I’ve thought a lot about the difference between the striving years, the holding up the sky years, and these years that I’m now having the good luck to live. I’ve begun a lot of things at “this late date” — I could never “be” an artist before. I could never “do” journalism before. I moved here without knowing anyone and made a life. Maybe those things are the equivalent of Al-Mutanabbi’s “spear points.” I’m no less curious about things than I was when I was 10, but I have a better handle on geography.
The stereotypes surrounding “old age” have never been wholly true. Reading this bit of a poem written more than a thousand years ago, I thought of how literature opened a larger world to me than time, money, a profession, and destiny (spelled d-o-g-s) allowed.

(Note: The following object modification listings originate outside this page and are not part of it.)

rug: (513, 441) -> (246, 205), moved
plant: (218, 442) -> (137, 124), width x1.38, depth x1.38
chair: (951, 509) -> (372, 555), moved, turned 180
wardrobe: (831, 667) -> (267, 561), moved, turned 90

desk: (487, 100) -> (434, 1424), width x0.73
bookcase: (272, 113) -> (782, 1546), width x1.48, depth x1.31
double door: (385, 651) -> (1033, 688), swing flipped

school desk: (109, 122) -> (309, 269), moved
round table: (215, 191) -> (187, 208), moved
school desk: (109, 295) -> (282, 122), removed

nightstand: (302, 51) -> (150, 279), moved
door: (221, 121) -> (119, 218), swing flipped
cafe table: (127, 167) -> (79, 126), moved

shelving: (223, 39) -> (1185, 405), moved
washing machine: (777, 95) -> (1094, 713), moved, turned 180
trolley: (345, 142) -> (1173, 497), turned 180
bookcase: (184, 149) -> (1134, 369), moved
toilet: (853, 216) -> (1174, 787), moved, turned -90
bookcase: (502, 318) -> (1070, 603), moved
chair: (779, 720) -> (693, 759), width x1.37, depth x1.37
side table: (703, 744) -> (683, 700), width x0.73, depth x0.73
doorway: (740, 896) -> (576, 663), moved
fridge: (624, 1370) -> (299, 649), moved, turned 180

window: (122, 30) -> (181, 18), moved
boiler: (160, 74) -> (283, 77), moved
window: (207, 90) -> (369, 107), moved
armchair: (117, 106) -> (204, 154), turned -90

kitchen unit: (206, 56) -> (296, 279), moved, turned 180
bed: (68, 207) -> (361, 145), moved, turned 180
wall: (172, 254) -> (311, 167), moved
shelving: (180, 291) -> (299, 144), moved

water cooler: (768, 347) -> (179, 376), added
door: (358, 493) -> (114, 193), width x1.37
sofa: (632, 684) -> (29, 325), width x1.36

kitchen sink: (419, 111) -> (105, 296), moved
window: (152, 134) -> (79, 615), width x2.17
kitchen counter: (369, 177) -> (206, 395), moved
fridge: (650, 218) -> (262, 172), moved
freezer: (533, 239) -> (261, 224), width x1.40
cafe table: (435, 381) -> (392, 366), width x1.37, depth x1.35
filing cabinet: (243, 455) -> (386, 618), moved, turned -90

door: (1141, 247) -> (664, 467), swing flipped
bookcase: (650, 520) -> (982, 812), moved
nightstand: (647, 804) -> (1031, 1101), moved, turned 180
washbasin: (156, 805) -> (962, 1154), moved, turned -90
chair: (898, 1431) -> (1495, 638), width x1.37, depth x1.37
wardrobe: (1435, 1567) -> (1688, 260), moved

And I thought of how my friend Lois — who’s in her sixties — bought a beautiful horse last year, a horse she helped train and loves with all her heart. ❤️
There is no Frigate like a Book
There is no Frigate like a Book
To take us Lands away
Nor any Coursers like a Page
Of prancing Poetry –
This Traverse may the poorest take
Without oppress of Toll –
How frugal is the Chariot
That bears the human soul
Emily Dickinson
The prompt for today is “Chautauqua” — And I wrote about that here! Chatauqua
P.S. A movie was made about Gertrude Bell not that long ago. It stars Nicole Kidman. I found it unwatchable.